他眉頭緊鎖,低聲對桑時序道:“守之,看來今日是避不過了。”
桑時序儘力鎮定。
周瑾對車伕和隨從們使了個眼色,示意他們不要輕舉妄動。
他掀開車簾,走出馬車,站在車轅上,對盜匪道:“諸位好漢,不知攔路有何貴乾?”
盜匪中為首的一人獰笑著,操著一口家鄉話道:“人可以走,東西留下!”
周瑾冷笑一聲:“可知我們是誰?”
那盜匪頭目卻不以為意,揮了揮手中的刀,囂張道:“管你們是誰!今日若不留下錢財,休想離開!”
周瑾眼中閃過一絲冷意,正要發作,卻見桑時序已到他身旁,低聲道:“不可硬拚,他們人多勢眾,我們需智取。”
周瑾點了點頭,隨即對盜匪頭目道:“好漢,既然是為財而來,我們願意交出財物,但得給我們留些盤纏趕路。”
盜匪頭目聞言,語氣中帶著幾分譏諷:“盤纏?你們倒是會討價還價!不過,老子今日心情好,給你們留一輛馬車,其他的東西,一件也彆想帶走!”
盜匪這話其實是深思熟慮過的,端看這二人的打扮便知不是普通百姓,萬一真取了幾人性命或者讓幾人餓死了,惹上麻煩可就劃不來了。
給他們留個馬車,也好讓他們拿去換銀子使。若是不夠,衣裳脫下來也能當了。
桑時序眉頭緊鎖,若是硬拚,己方人數不占優勢,且他並不知周瑾帶來的人身手如何。
於是側頭看向周瑾,低聲道:“眼下隻能先依他們。”
桑時序的聲音壓得極低,目光警惕地掃過四周。
周瑾頷首,轉身對車伕和隨從們吩咐:“把車上的財物都搬下來,交給好漢們。
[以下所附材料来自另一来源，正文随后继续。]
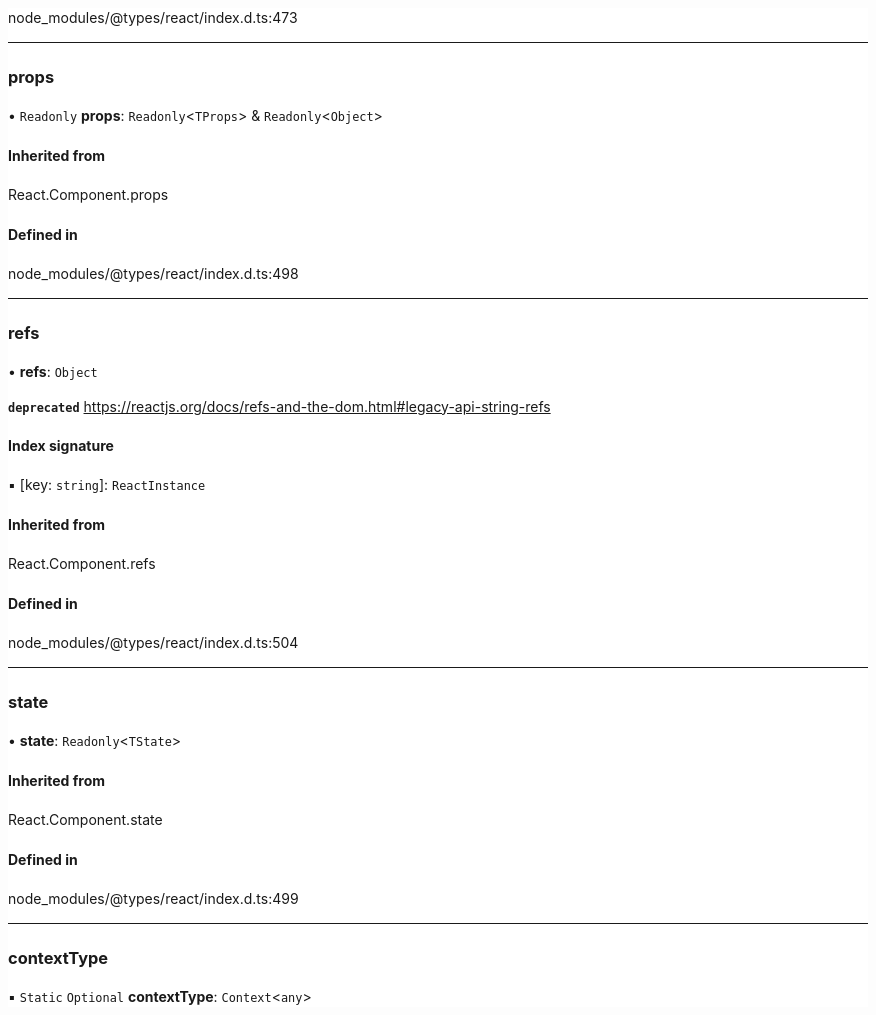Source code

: node_modules/@types/react/index.d.ts:473

___

### props

• `Readonly` **props**: `Readonly`<`TProps`\> & `Readonly`<`Object`\>

#### Inherited from

React.Component.props

#### Defined in

node_modules/@types/react/index.d.ts:498

___

### refs

• **refs**: `Object`

**`deprecated`**
https://reactjs.org/docs/refs-and-the-dom.html#legacy-api-string-refs

#### Index signature

▪ [key: `string`]: `ReactInstance`

#### Inherited from

React.Component.refs

#### Defined in

node_modules/@types/react/index.d.ts:504

___

### state

• **state**: `Readonly`<`TState`\>

#### Inherited from

React.Component.state

#### Defined in

node_modules/@types/react/index.d.ts:499

___

### contextType

▪ `Static` `Optional` **contextType**: `Context`<`any`\>
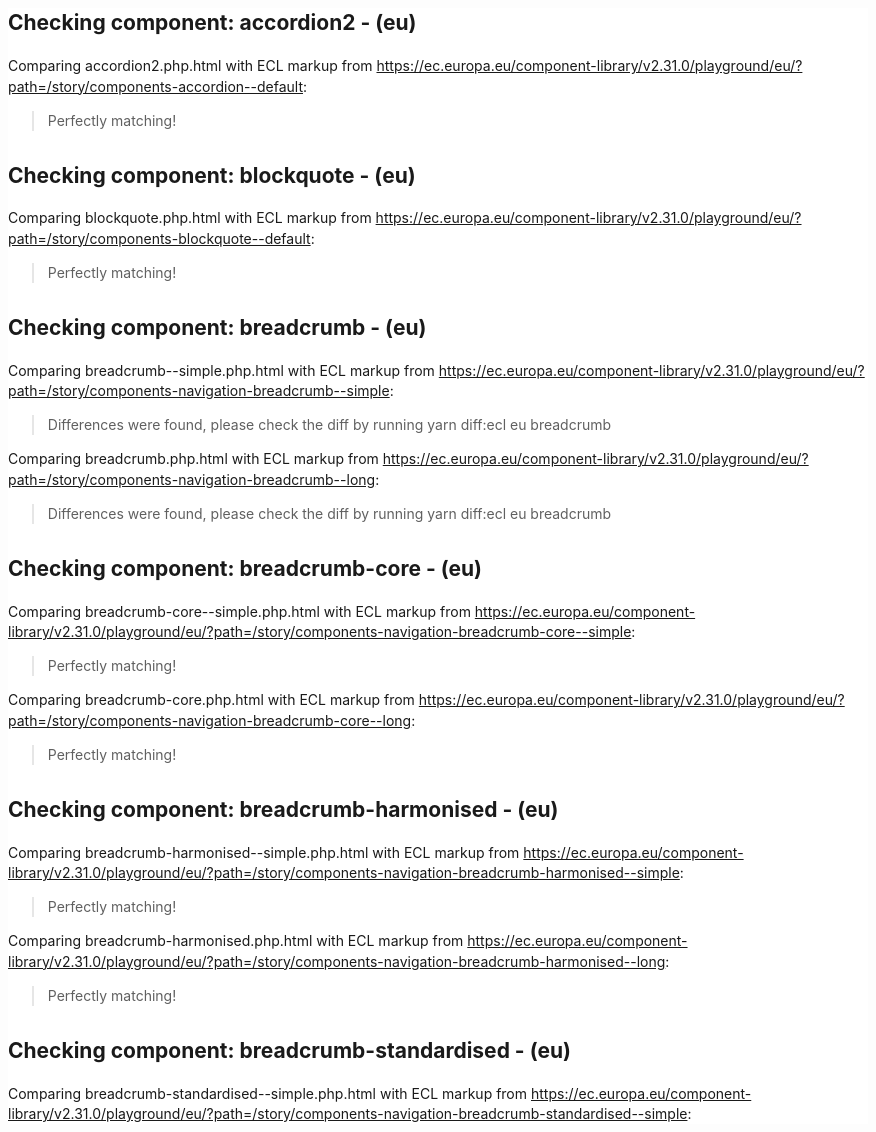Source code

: ## Checking component: accordion2 - (eu)

Comparing accordion2.php.html with ECL markup from https://ec.europa.eu/component-library/v2.31.0/playground/eu/?path=/story/components-accordion--default:

> Perfectly matching!

## Checking component: blockquote - (eu)

Comparing blockquote.php.html with ECL markup from https://ec.europa.eu/component-library/v2.31.0/playground/eu/?path=/story/components-blockquote--default:

> Perfectly matching!

## Checking component: breadcrumb - (eu)

Comparing breadcrumb--simple.php.html with ECL markup from https://ec.europa.eu/component-library/v2.31.0/playground/eu/?path=/story/components-navigation-breadcrumb--simple:

> Differences were found, please check the diff by running yarn diff:ecl eu breadcrumb

Comparing breadcrumb.php.html with ECL markup from https://ec.europa.eu/component-library/v2.31.0/playground/eu/?path=/story/components-navigation-breadcrumb--long:

> Differences were found, please check the diff by running yarn diff:ecl eu breadcrumb

## Checking component: breadcrumb-core - (eu)

Comparing breadcrumb-core--simple.php.html with ECL markup from https://ec.europa.eu/component-library/v2.31.0/playground/eu/?path=/story/components-navigation-breadcrumb-core--simple:

> Perfectly matching!

Comparing breadcrumb-core.php.html with ECL markup from https://ec.europa.eu/component-library/v2.31.0/playground/eu/?path=/story/components-navigation-breadcrumb-core--long:

> Perfectly matching!

## Checking component: breadcrumb-harmonised - (eu)

Comparing breadcrumb-harmonised--simple.php.html with ECL markup from https://ec.europa.eu/component-library/v2.31.0/playground/eu/?path=/story/components-navigation-breadcrumb-harmonised--simple:

> Perfectly matching!

Comparing breadcrumb-harmonised.php.html with ECL markup from https://ec.europa.eu/component-library/v2.31.0/playground/eu/?path=/story/components-navigation-breadcrumb-harmonised--long:

> Perfectly matching!

## Checking component: breadcrumb-standardised - (eu)

Comparing breadcrumb-standardised--simple.php.html with ECL markup from https://ec.europa.eu/component-library/v2.31.0/playground/eu/?path=/story/components-navigation-breadcrumb-standardised--simple:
”
隨從們不敢違抗,隻得將車上的金銀細軟搬了下來,堆在盜匪麵前。
盜匪頭目見狀,滿意地點了點頭,揮了揮手,示意手下將財物搬走。
周瑾與桑時序自不可能讓姝寧到他們這輛馬車上來,於是二人心照不宣地走向周姝寧所乘的馬車。
周瑾率先上去,他伸手扶住車轅,整理了一番衣袍,順勢用指尖輕輕一挑,將車簾撩開。
就在車簾被撩開的瞬間,周瑾將身子微微一側,藉著轉身的動作,讓車簾順勢滑開得更寬。
然而,這一幕卻被一名盜匪瞧見了。
也瞧見了裡麵坐著的周姝寧和兩名丫鬟。